Thus, their facility with L&G is dropping even farther down the list of impressiveness. Most of what 7th-12th graders have to learn today they did not have to even pretend to know. They were being trained to be gentlemen. The push for more useful arts was just beginning in this country.
The mathematics would look worrisome at first, but on closer examination, not so. The arithmetic is mostly just big numbers, and irritating, tedious working by hand. We forget mathematics that we don't use very quickly, but these students were still immersed.
Two stories: I was a math wizard, but I had to relearn a lot of it each time a son got beyond the first few weeks of algebra in HS. The terms and symbols were familiar, but I couldn't remember where they went. I could get it back, but I had to sit and stare, consult the index, and trial-and-error a bit. All year, for both algebra and geometry. (And as the first two seldom needed help, I was even less prepared for the others.) Story 2: There was a math magazine when I was in school, which posed problems each month. It printed the names of those who solved them the next month. I did a few months of that in 12th grade.
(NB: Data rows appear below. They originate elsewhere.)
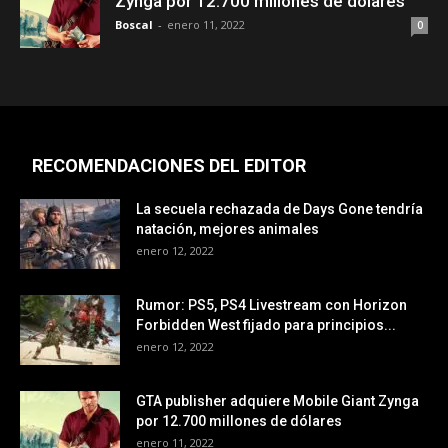
Zynga por 12.700 millones de dólares
Boscal
-
enero 11, 2022
0
RECOMENDACIONES DEL EDITOR
La secuela rechazada de Days Gone tendría
natación, mejores animales
enero 12, 2022
Rumor: PS5, PS4 Livestream con Horizon
Forbidden West fijado para principios...
enero 12, 2022
GTA publisher adquiere Mobile Giant Zynga
por 12.700 millones de dólares
enero 11, 2022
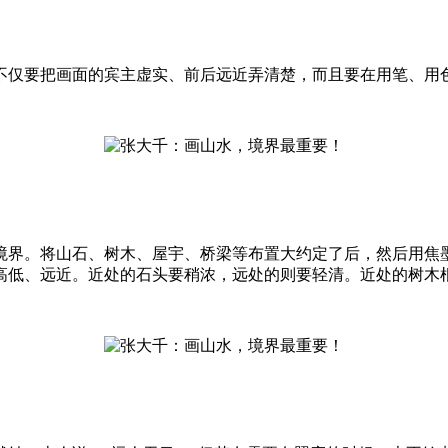
。
仅要把画面的宾主虚实、前后远近弄清楚，而且要在用笔、用
界。将山石、树木、屋宇、桥梁等布置大约定了后，然后用焦墨
高低、远近。近处的石头要稍浓，远处的则要轻清。近处的树木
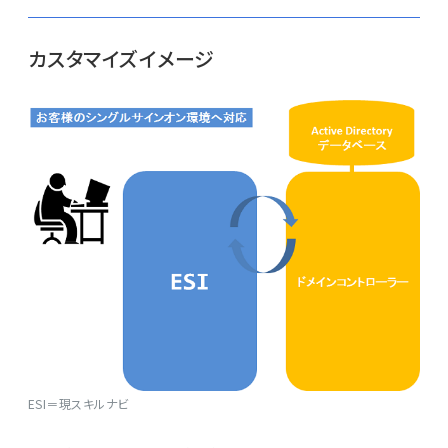
カスタマイズイメージ
ESI＝現スキルナビ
Because of going to St Paul's for summer studies, I recognised the names of many of the other NH students who got problems right. One month, there was a problem where I was the only kid in the country to submit a right answer - something about rotating one parabola along another and describing where the focus went. Very cool. I pretended, in my conceit , that I was the only one able to get it, which was insane. How many students, even the nerdy math ones, read magazines and submitted problems? Fast forward one year. I was in a different type of math at college, but for some reason wanted to review my accomplishment from the year before. Narcissism, likely. I could not follow the solution I had myself written, only one year later.
We lose new abstract thoughts quickly, unless they are used. Look at the logarithms, trig, and plane geometry in the exam. Even if you can't even remember how to begin to solve it now, do you recognise the words and ideas? Do you have some recollection of solving problems sort of like that? Then in all likelihood, you could have done those problems when you were in 11th-12th grade. And especially, if you didn't have to study any Biochem, Shakespeare, or Intro to Psychology as well. If you had the same five subjects pretty much year after year, you'd know 'em quite well.
Also - there was some different emphasis in what maths were taught then. Trig was the top shelf, and you got two years of drill in it. No sets, calculus, or statistics for you.
Also - read the directions. See how few questions were required.
Also - it doesn't say what a passing score was, does it?
185 out of 215 applicants got into Harvard that year.
*Fun trivia test for you: name 'em. I got five on my first try, then a sixth popped into my head a year or so later (this was before internet). I never did get the seventh until I looked it up.